Kiymetli basın mensupları aylar önce olan ve bir kişinin spor salonunda 45 kişiye bulaştırdığı haberi, tamamen akla ve gerçeklerle yakından ve uzaktan alakası olmayan bir durumdur. Açıklamayı yapan trabzon il sağlık müdürü amacının virüslü olan kişinin topluma karışmaması, evinde izole olmasını anlatmak istediğini ancak konunun kendi dışında farklı mecralara taşındığını ve üzüntülerini beyan etmiş ve kendisi de hekim olarak insanlara hareket ve spor tavsiye ettiğini bizzat ifade etmiştir.
Ülkemizde 20 bine aşkın spor salonda her türlü tedbir alındı,15 marttan itibaren HES kodu uygulamasına geçildi . Spor salonlarında ayrıca kontrollü giriş, covid-19 taahhütnamesi, salon içersinde dezenfektan istasyonları, sosyal mesafeye ve hijyen kurallarına hassasiyet gösterildiğini ve tüm vatandaşlarımızın güven ve huzur içersinde sağlıklı kalmak, zinde olmak ve kendilerini hastalıklara karşı güçlendirmek için en yakın spor salonlarını güven içinde üye olmaya ve spor yapmaya davet etti.

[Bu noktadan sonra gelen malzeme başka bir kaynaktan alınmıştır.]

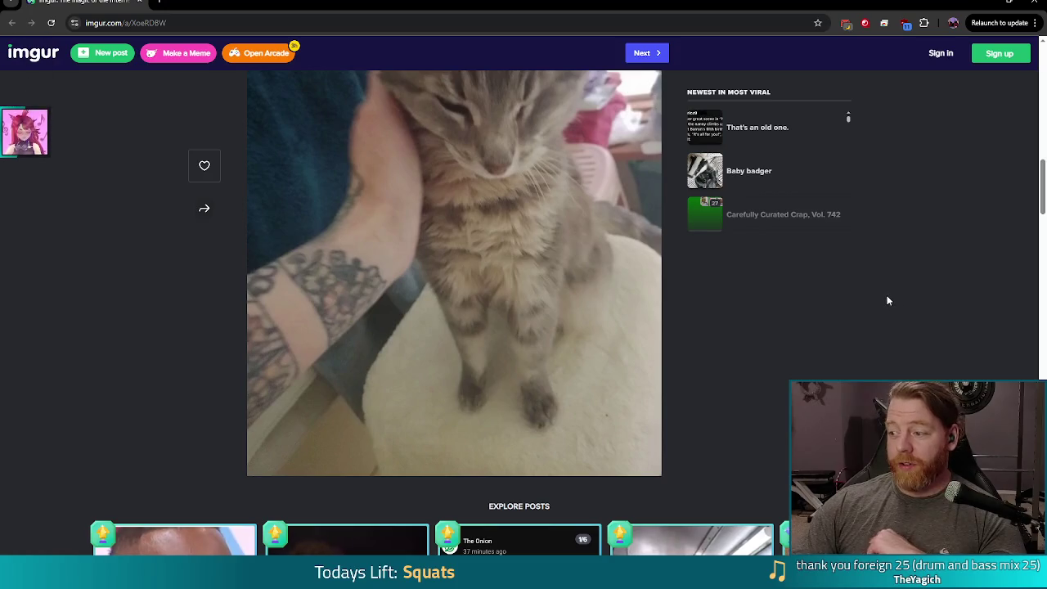
scroll(896, 360, down, 5)
scroll(486, 324, up, 1)
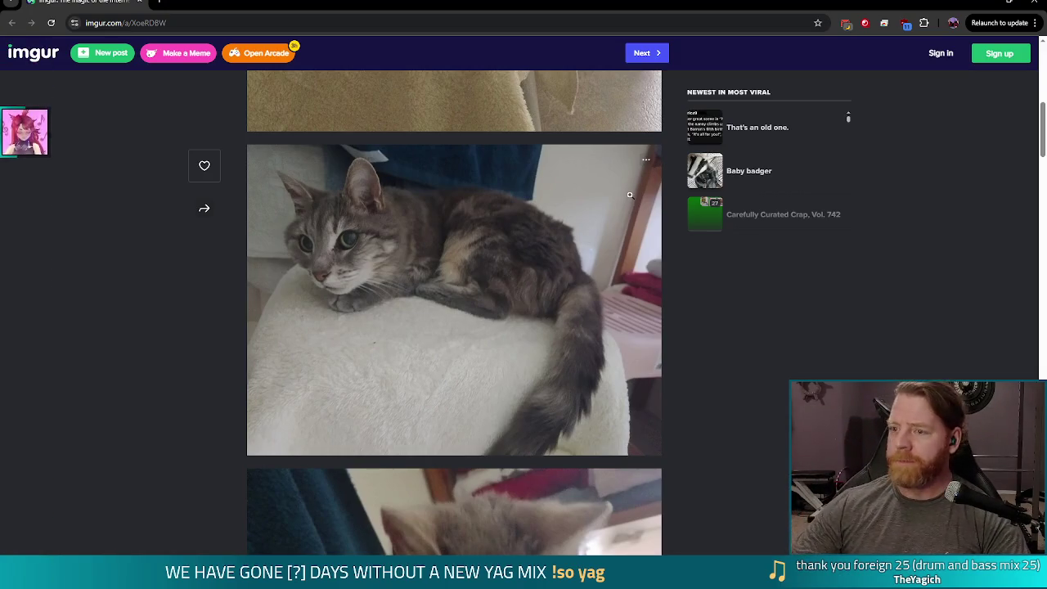
Step: Back in Godot, view the shared photo of two cats full screen, then close it
key(alt+Tab)
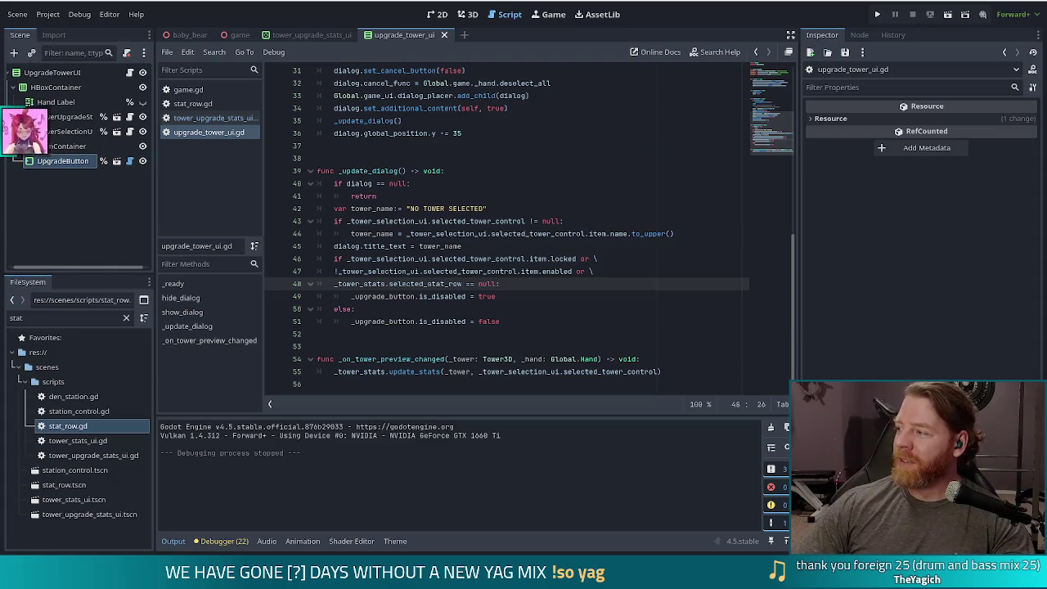
drag(1045, 168, 855, 168)
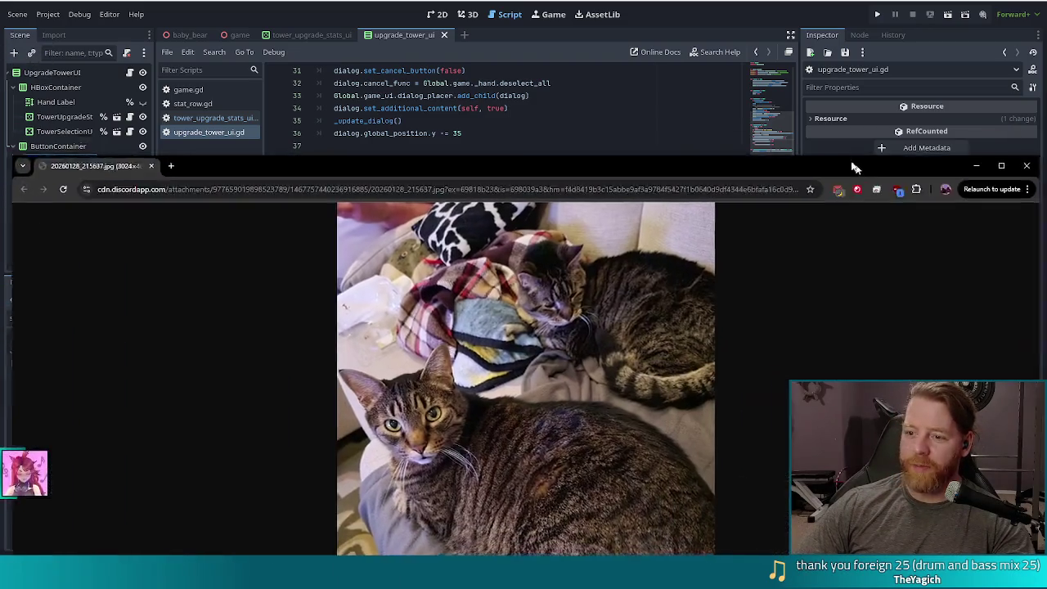
double_click(854, 167)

Başkan GÜLER ayrıca bazı illerde (SAMSUN,TOKAT, AMASYA ve EDİRNE) spor salonlarının il hıfzısıhha kurumlarınca kapatıldıklarını hatırlatarak toplumun kendisini güçlendirmek ve zinde tutmak için spor yapma haklarını elerinden almalarının doğru bir uygulama değildir neticede 78 ilde spor salonları açıktır ve görülmüştür ki spor salonalrından virüs bulaşmamış ve hatta spor salonlarının açık olması virüsün özelikle mutant virüsün yayılması ile birlikte belirtilerinin daha az atlatılması konusuda onemli bir görev üstlenmiştir. Kapalı salonların bir an önce açılarak halkın spor yapma ve kendini sağlıklı tutma hakkı geri verilmelidir.
Başkan Güler, büyük bir camia olduklarını aralarında çürük elmalar ve kurallara uymayanlar olabileceğini ve bunları da resmi makamlara bildireceklerini kaydederek yetki makamlardansa toplu kapatmalar yerine kurallara uymayanların cezalandırılmasının hem adaletin tescili hemde kurallara uyanların da zarar görmemesi açısından adil bir yönetim davranışı olacağını belirtti.